When France realized that Napoleon III had fallen, she turned and rent his memory. No dog, it appears, may have his day, but some cur must needs yelp at his heels. Indeed (and this applies to literary fame as to emperors), it is a sure sign that a man is climbing high if the little dogs bark below.

And the little dogs and the curs remembered now the many slights cast upon them. France had been betrayed—was ruined. The twenty most prosperous years of her history were forgotten. There was a rush of patriots to Paris, and another rush of the chicken-hearted to the coast and the frontier.

The Baron de Mélide telegraphed to the baroness to quit Fréjus and go to Italy. And the baroness telegraphed a refusal to do so.

Lory de Vasselot fretted as much as one of his buoyant nature could fret under this forced inactivity. The sunshine, the beautiful surroundings, and the presence of friends, made him forget France at times, and think only of the present. And Denise absorbed his thoughts of the present and the future. She was a constant puzzle to him. There seemed to be two Denise Langes: one who was gay with that deep note of wisdom in her gaiety, which only French women compass, with odd touches of tenderness and little traits of almost maternal solicitude, which betrayed themselves at such moments as the wounded man attempted to do something which his crippled condition or his weakness prevented him from accomplishing. The other Denise was clear-eyed, logical, almost cold, who resented any mention of Corsica or of the war. Indeed, de Vasselot had seen her face harden at some laughing reference made by him to his approaching recovery.
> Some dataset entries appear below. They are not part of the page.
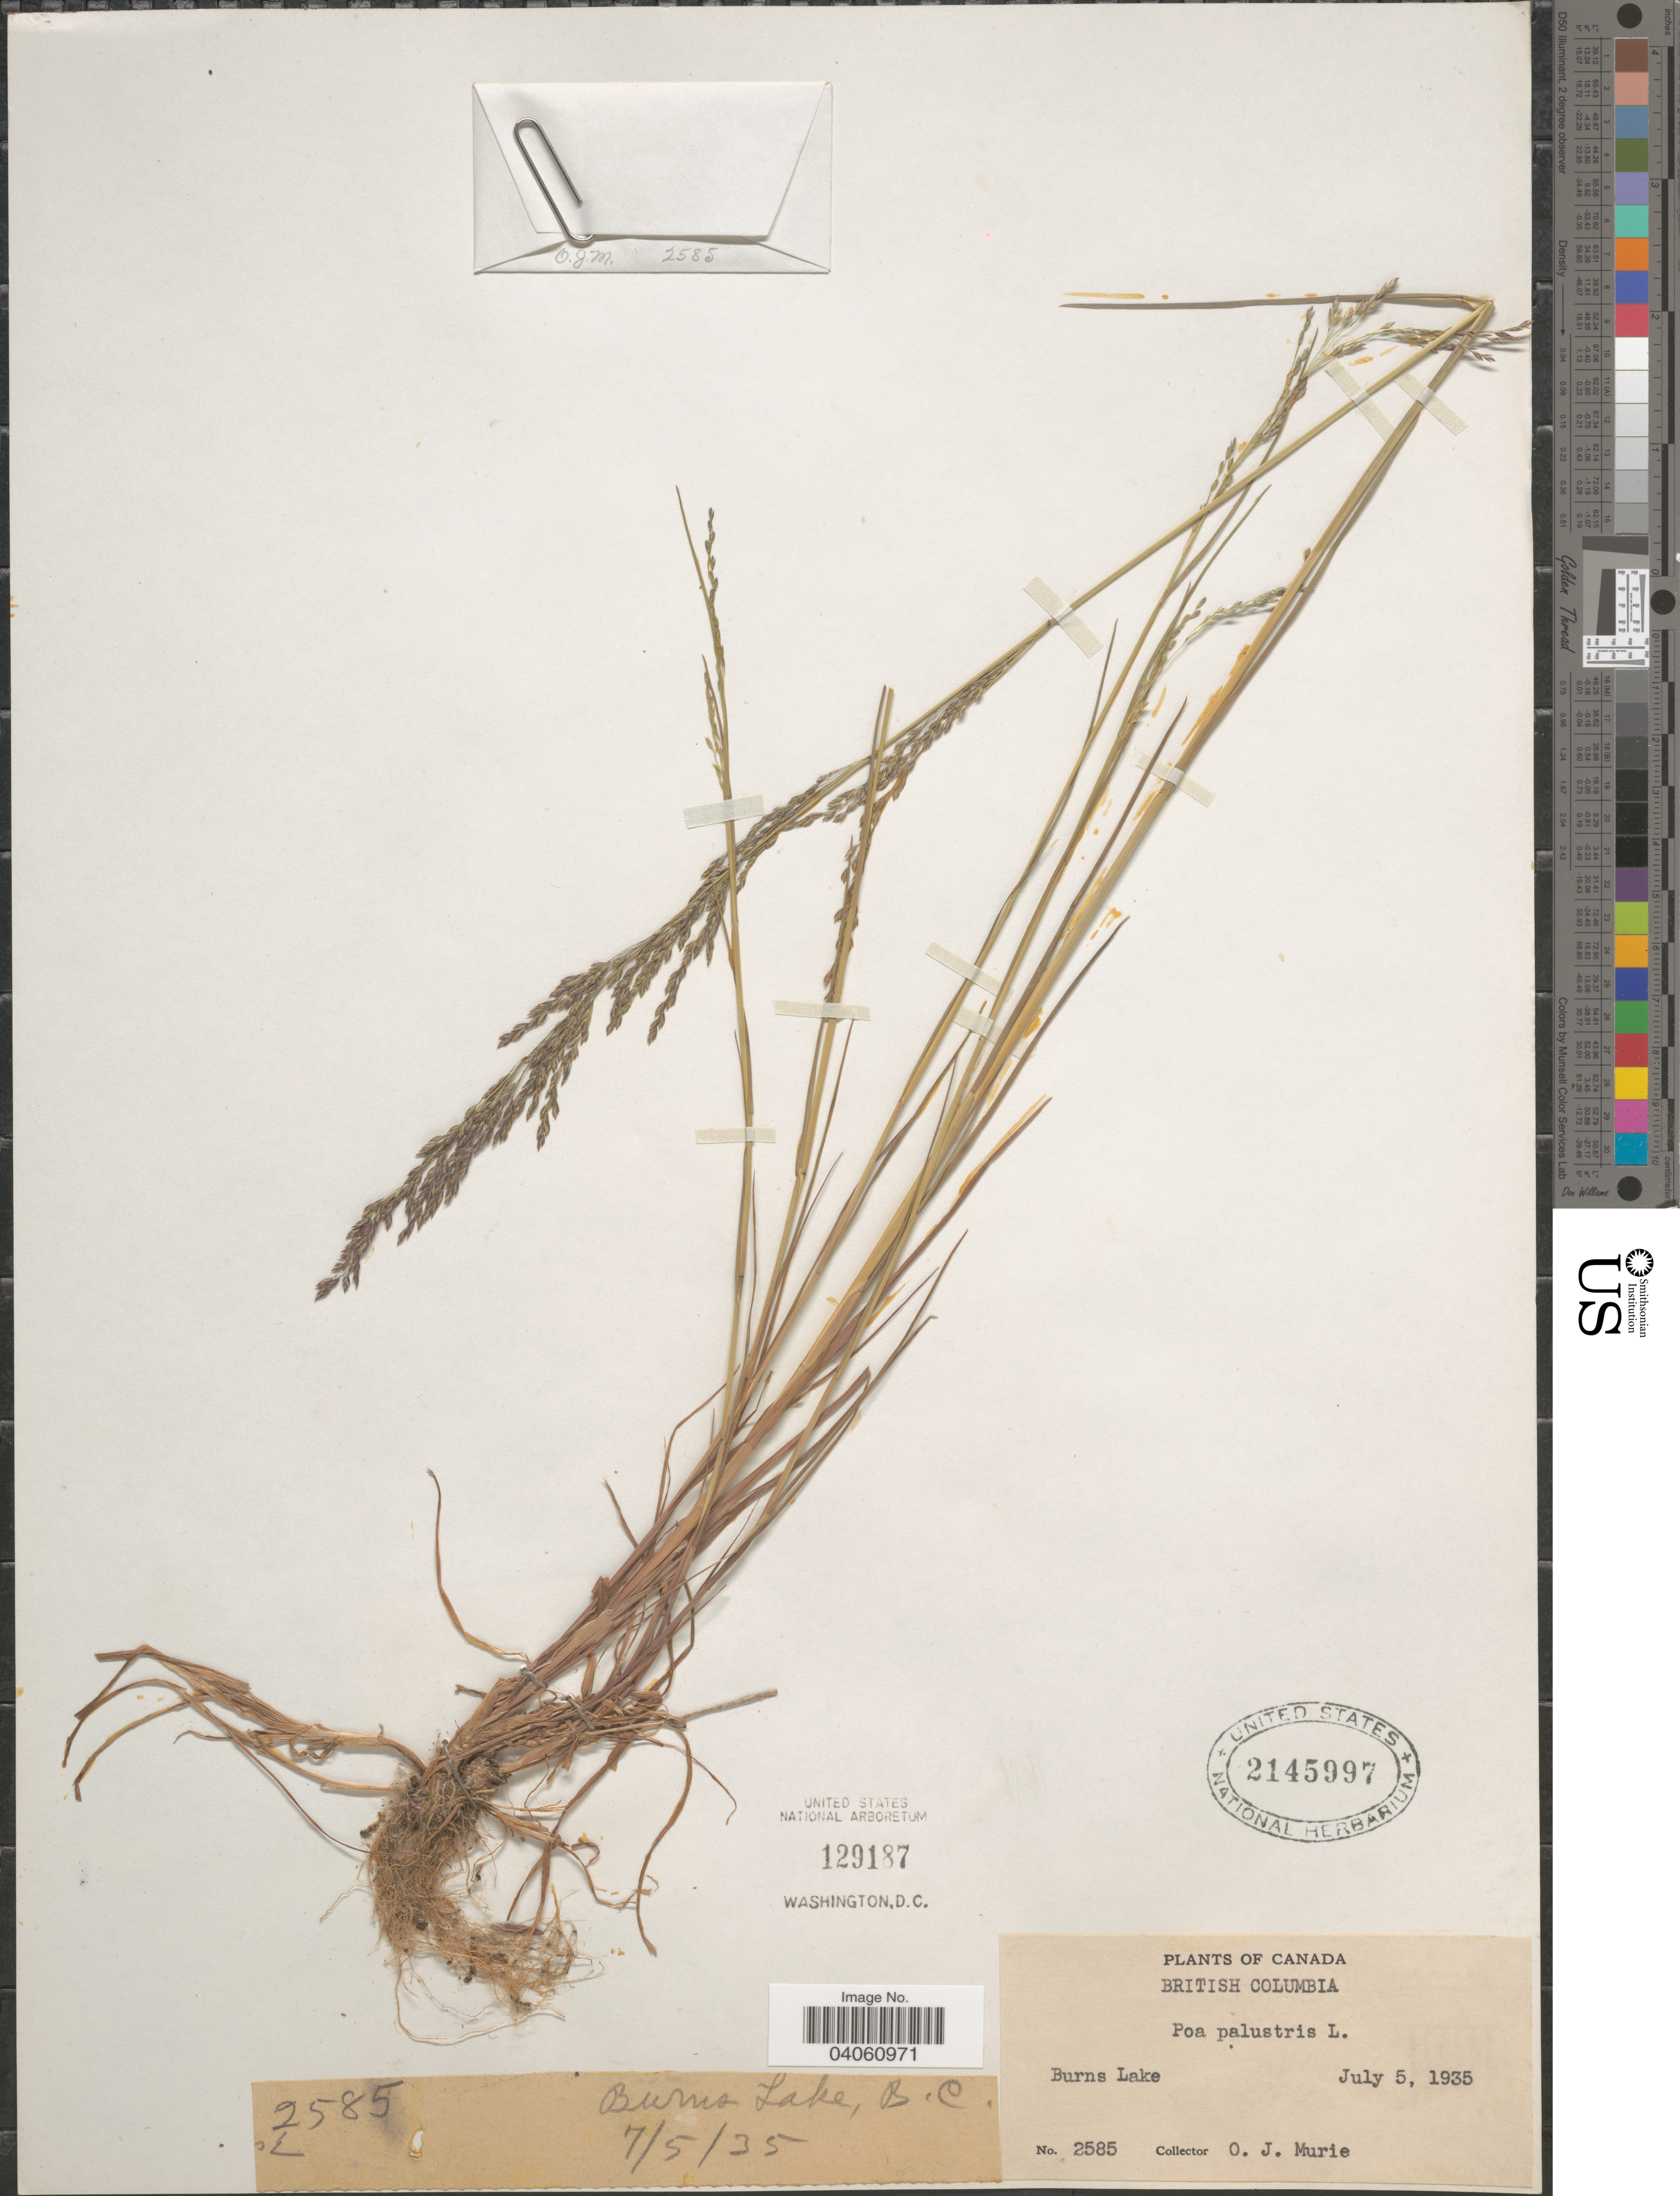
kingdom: Plantae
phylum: Tracheophyta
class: Liliopsida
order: Poales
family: Poaceae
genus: Poa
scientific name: Poa palustris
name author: L.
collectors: O. Murie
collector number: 2585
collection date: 1935-07-05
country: Canada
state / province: British Columbia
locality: Burns Lake.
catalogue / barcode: US 2145997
He was quick enough to perceive that she was endeavouring to shut out of her life all but the present, which was unusual; for most pin their faith on the future until they are quite old, and their future must necessarily be a phantom.

“I do not understand you, mademoiselle,” he said, one day, on one of the rare occasions when she had allowed herself to be left alone with him. “You are brave, and yet you are a coward!”

And the resentment in her eyes took him by surprise. He did not know, perhaps, that the wisest men never see more than they are intended to see.

“Pray do not try,” she answered. “The effort might delay your recovery and your return to the army.”

She laughed, and presently left him. It is one thing to face the future, and another to sit quietly awaiting its approach. The majority of people spoil their lives by going out to meet the future, deliberately converting into a reality that which was only a dread. They call it knowing the worst.

The next morning Mademoiselle Brun, with a composed face and blinking eyes, mentioned casually to Lory that she and Denise were going back to Corsica.

“But why?” cried Lory; “but why, my dear demoiselle?”